▸ Task statement:
Every record below should be copied exactly, with the pictures left out.

▸ Records supplied:
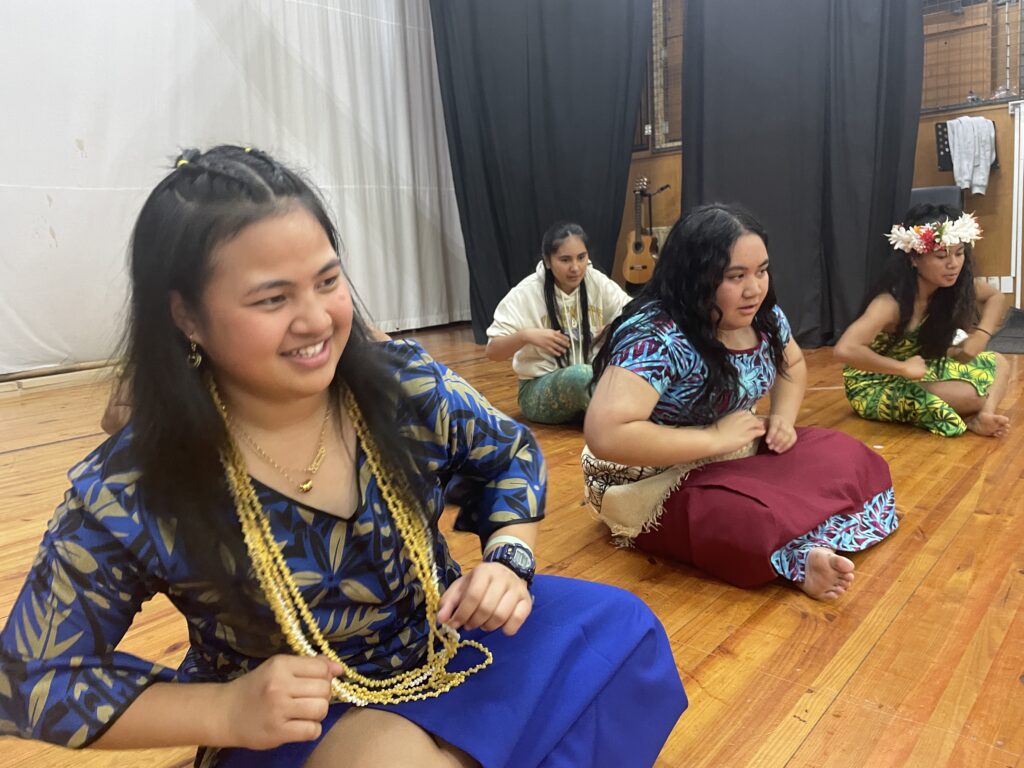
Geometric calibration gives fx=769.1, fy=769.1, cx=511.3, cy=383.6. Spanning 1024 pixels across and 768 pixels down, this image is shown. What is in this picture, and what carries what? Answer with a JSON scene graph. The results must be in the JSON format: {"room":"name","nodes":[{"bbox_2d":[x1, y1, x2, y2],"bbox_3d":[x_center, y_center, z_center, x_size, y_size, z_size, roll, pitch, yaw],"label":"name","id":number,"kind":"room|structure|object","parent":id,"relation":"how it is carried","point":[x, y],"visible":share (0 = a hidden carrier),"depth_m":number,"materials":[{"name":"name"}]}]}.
{"room":"event hall","nodes":[
{"label":"event hall","id":0,"kind":"room"},
{"bbox_2d":[0,0,465,376],"bbox_3d":[-2.087,-1.710,4.947,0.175,3.144,4.933,8,15,41],"label":"white curtain","id":1,"kind":"object","parent":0,"point":[45,203],"visible":0.79,"depth_m":4.98,"materials":[{"name":"white fabric"}]},
{"bbox_2d":[0,320,1022,767],"bbox_3d":[0.273,0.411,2.443,6.259,0.118,7.321,8,15,41],"label":"wooden floor","id":2,"kind":"structure","parent":0,"point":[904,616],"depth_m":1.76,"materials":[{"name":"brown wood"}]},
{"bbox_2d":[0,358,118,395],"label":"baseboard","id":3,"kind":"structure","parent":2,"relation":"on","point":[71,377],"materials":[{"name":"brown wood"}]},
{"bbox_2d":[0,143,690,767],"bbox_3d":[-0.238,0.197,1.116,0.724,1.000,0.758,8,15,41],"label":"woman","id":4,"kind":"object","parent":2,"relation":"on","point":[210,252],"visible":0.99,"depth_m":1.00},
{"bbox_2d":[485,221,632,425],"bbox_3d":[0.249,-0.258,3.369,0.670,0.867,0.687,8,15,41],"label":"woman","id":5,"kind":"object","parent":2,"relation":"on","point":[560,274],"visible":0.85,"depth_m":3.27},
{"bbox_2d":[635,181,671,254],"bbox_3d":[1.228,-1.176,6.708,0.487,1.080,0.464,8,15,41],"label":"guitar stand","id":6,"kind":"object","parent":2,"relation":"on","point":[662,188],"visible":0.5,"depth_m":6.63,"materials":[{"name":"black metal"}]},
{"bbox_2d":[622,176,658,283],"bbox_3d":[1.085,-1.300,6.511,0.322,0.794,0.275,8,15,41],"label":"acoustic guitar","id":7,"kind":"object","parent":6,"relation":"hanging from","point":[641,265],"visible":0.97,"depth_m":6.47,"materials":[{"name":"brown wood"}]},
{"bbox_2d":[582,203,898,600],"bbox_3d":[0.561,0.007,2.009,0.713,0.902,0.723,8,15,41],"label":"woman","id":8,"kind":"object","parent":2,"relation":"on","point":[605,388],"visible":0.99,"depth_m":1.88},
{"bbox_2d":[835,201,1012,439],"bbox_3d":[1.693,-0.272,3.159,0.620,0.886,0.687,8,15,41],"label":"woman","id":9,"kind":"object","parent":2,"relation":"on","point":[931,274],"visible":0.96,"depth_m":3.05},
{"bbox_2d":[909,186,964,215],"bbox_3d":[2.718,-0.878,5.111,0.466,0.833,0.507,8,15,41],"label":"chair","id":10,"kind":"object","parent":2,"relation":"on","point":[916,192],"visible":0.23,"depth_m":5.07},
{"bbox_2d":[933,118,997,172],"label":"music stand","id":11,"kind":"object","parent":2,"relation":"on","point":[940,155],"visible":0.41,"depth_m":5.45,"materials":[{"name":"black metal"}]},
{"bbox_2d":[945,115,995,196],"bbox_3d":[3.048,-1.515,5.109,0.228,0.487,0.172,8,15,41],"label":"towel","id":12,"kind":"object","parent":11,"relation":"hanging from","point":[980,177],"visible":0.92,"depth_m":5.07,"materials":[{"name":"fabric"}]},
{"bbox_2d":[987,306,1023,353],"bbox_3d":[3.376,-0.340,4.817,0.704,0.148,0.917,8,15,41],"label":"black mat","id":13,"kind":"object","parent":2,"relation":"on","point":[1022,319],"visible":0.73,"depth_m":4.81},
{"bbox_2d":[1009,99,1023,306],"bbox_3d":[3.562,-1.190,5.305,0.250,1.436,0.214,8,15,41],"label":"white pole","id":14,"kind":"object","parent":2,"relation":"on","point":[1018,280],"visible":0.95,"depth_m":5.32,"materials":[{"name":"white metal"}]},
{"bbox_2d":[623,0,1023,317],"bbox_3d":[2.824,-2.009,5.536,5.837,3.223,0.214,8,15,41],"label":"wooden wall","id":15,"kind":"structure","parent":0,"point":[946,177],"depth_m":5.44,"materials":[{"name":"brown wood"}]},
{"bbox_2d":[430,0,654,346],"bbox_3d":[0.243,-1.913,5.658,0.999,3.202,0.881,8,15,41],"label":"black curtain","id":16,"kind":"object","parent":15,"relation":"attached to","point":[611,267],"visible":0.81,"depth_m":5.64,"materials":[{"name":"black fabric"}]},
{"bbox_2d":[639,0,684,153],"bbox_3d":[1.562,-2.735,6.469,1.185,1.561,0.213,8,15,41],"label":"window","id":17,"kind":"structure","parent":15,"relation":"in","point":[660,130],"depth_m":6.67,"materials":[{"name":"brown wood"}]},
{"bbox_2d":[680,0,923,347],"bbox_3d":[1.821,-1.769,4.949,1.579,3.069,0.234,8,15,41],"label":"black curtain","id":18,"kind":"object","parent":15,"relation":"attached to","point":[885,188],"visible":0.8,"depth_m":4.95,"materials":[{"name":"black fabric"}]},
{"bbox_2d":[919,0,1023,111],"bbox_3d":[3.115,-2.399,5.150,1.196,1.084,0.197,8,15,41],"label":"window","id":19,"kind":"object","parent":15,"relation":"attached to","point":[1008,78],"visible":0.68,"depth_m":5.21,"materials":[{"name":"brown"}]},
{"bbox_2d":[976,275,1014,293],"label":"wall socket","id":20,"kind":"object","parent":15,"relation":"attached to","point":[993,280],"visible":0.52,"depth_m":5.31,"materials":[{"name":"white"}]}
]}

▸ Response box:
Geometric calibration gives fx=769.1, fy=769.1, cx=511.3, cy=383.6. Spanning 1024 pixels across and 768 pixels down, this image is shown. What is in this picture, and what carries what? Answer with a JSON scene graph. The results must be in the JSON format: {"room":"name","nodes":[{"bbox_2d":[x1, y1, x2, y2],"bbox_3d":[x_center, y_center, z_center, x_size, y_size, z_size, roll, pitch, yaw],"label":"name","id":number,"kind":"room|structure|object","parent":id,"relation":"how it is carried","point":[x, y],"visible":share (0 = a hidden carrier),"depth_m":number,"materials":[{"name":"name"}]}]}.
{"room":"event hall","nodes":[
{"label":"event hall","id":0,"kind":"room"},
{"bbox_2d":[0,0,465,376],"bbox_3d":[-2.087,-1.710,4.947,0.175,3.144,4.933,8,15,41],"label":"white curtain","id":1,"kind":"object","parent":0,"point":[45,203],"visible":0.79,"depth_m":4.98,"materials":[{"name":"white fabric"}]},
{"bbox_2d":[0,320,1022,767],"bbox_3d":[0.273,0.411,2.443,6.259,0.118,7.321,8,15,41],"label":"wooden floor","id":2,"kind":"structure","parent":0,"point":[904,616],"depth_m":1.76,"materials":[{"name":"brown wood"}]},
{"bbox_2d":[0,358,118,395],"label":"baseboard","id":3,"kind":"structure","parent":2,"relation":"on","point":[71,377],"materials":[{"name":"brown wood"}]},
{"bbox_2d":[0,143,690,767],"bbox_3d":[-0.238,0.197,1.116,0.724,1.000,0.758,8,15,41],"label":"woman","id":4,"kind":"object","parent":2,"relation":"on","point":[210,252],"visible":0.99,"depth_m":1.00},
{"bbox_2d":[485,221,632,425],"bbox_3d":[0.249,-0.258,3.369,0.670,0.867,0.687,8,15,41],"label":"woman","id":5,"kind":"object","parent":2,"relation":"on","point":[560,274],"visible":0.85,"depth_m":3.27},
{"bbox_2d":[635,181,671,254],"bbox_3d":[1.228,-1.176,6.708,0.487,1.080,0.464,8,15,41],"label":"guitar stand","id":6,"kind":"object","parent":2,"relation":"on","point":[662,188],"visible":0.5,"depth_m":6.63,"materials":[{"name":"black metal"}]},
{"bbox_2d":[622,176,658,283],"bbox_3d":[1.085,-1.300,6.511,0.322,0.794,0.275,8,15,41],"label":"acoustic guitar","id":7,"kind":"object","parent":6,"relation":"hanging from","point":[641,265],"visible":0.97,"depth_m":6.47,"materials":[{"name":"brown wood"}]},
{"bbox_2d":[582,203,898,600],"bbox_3d":[0.561,0.007,2.009,0.713,0.902,0.723,8,15,41],"label":"woman","id":8,"kind":"object","parent":2,"relation":"on","point":[605,388],"visible":0.99,"depth_m":1.88},
{"bbox_2d":[835,201,1012,439],"bbox_3d":[1.693,-0.272,3.159,0.620,0.886,0.687,8,15,41],"label":"woman","id":9,"kind":"object","parent":2,"relation":"on","point":[931,274],"visible":0.96,"depth_m":3.05},
{"bbox_2d":[909,186,964,215],"bbox_3d":[2.718,-0.878,5.111,0.466,0.833,0.507,8,15,41],"label":"chair","id":10,"kind":"object","parent":2,"relation":"on","point":[916,192],"visible":0.23,"depth_m":5.07},
{"bbox_2d":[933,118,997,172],"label":"music stand","id":11,"kind":"object","parent":2,"relation":"on","point":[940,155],"visible":0.41,"depth_m":5.45,"materials":[{"name":"black metal"}]},
{"bbox_2d":[945,115,995,196],"bbox_3d":[3.048,-1.515,5.109,0.228,0.487,0.172,8,15,41],"label":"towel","id":12,"kind":"object","parent":11,"relation":"hanging from","point":[980,177],"visible":0.92,"depth_m":5.07,"materials":[{"name":"fabric"}]},
{"bbox_2d":[987,306,1023,353],"bbox_3d":[3.376,-0.340,4.817,0.704,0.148,0.917,8,15,41],"label":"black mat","id":13,"kind":"object","parent":2,"relation":"on","point":[1022,319],"visible":0.73,"depth_m":4.81},
{"bbox_2d":[1009,99,1023,306],"bbox_3d":[3.562,-1.190,5.305,0.250,1.436,0.214,8,15,41],"label":"white pole","id":14,"kind":"object","parent":2,"relation":"on","point":[1018,280],"visible":0.95,"depth_m":5.32,"materials":[{"name":"white metal"}]},
{"bbox_2d":[623,0,1023,317],"bbox_3d":[2.824,-2.009,5.536,5.837,3.223,0.214,8,15,41],"label":"wooden wall","id":15,"kind":"structure","parent":0,"point":[946,177],"depth_m":5.44,"materials":[{"name":"brown wood"}]},
{"bbox_2d":[430,0,654,346],"bbox_3d":[0.243,-1.913,5.658,0.999,3.202,0.881,8,15,41],"label":"black curtain","id":16,"kind":"object","parent":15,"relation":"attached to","point":[611,267],"visible":0.81,"depth_m":5.64,"materials":[{"name":"black fabric"}]},
{"bbox_2d":[639,0,684,153],"bbox_3d":[1.562,-2.735,6.469,1.185,1.561,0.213,8,15,41],"label":"window","id":17,"kind":"structure","parent":15,"relation":"in","point":[660,130],"depth_m":6.67,"materials":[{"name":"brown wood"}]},
{"bbox_2d":[680,0,923,347],"bbox_3d":[1.821,-1.769,4.949,1.579,3.069,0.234,8,15,41],"label":"black curtain","id":18,"kind":"object","parent":15,"relation":"attached to","point":[885,188],"visible":0.8,"depth_m":4.95,"materials":[{"name":"black fabric"}]},
{"bbox_2d":[919,0,1023,111],"bbox_3d":[3.115,-2.399,5.150,1.196,1.084,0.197,8,15,41],"label":"window","id":19,"kind":"object","parent":15,"relation":"attached to","point":[1008,78],"visible":0.68,"depth_m":5.21,"materials":[{"name":"brown"}]},
{"bbox_2d":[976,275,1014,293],"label":"wall socket","id":20,"kind":"object","parent":15,"relation":"attached to","point":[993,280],"visible":0.52,"depth_m":5.31,"materials":[{"name":"white"}]}
]}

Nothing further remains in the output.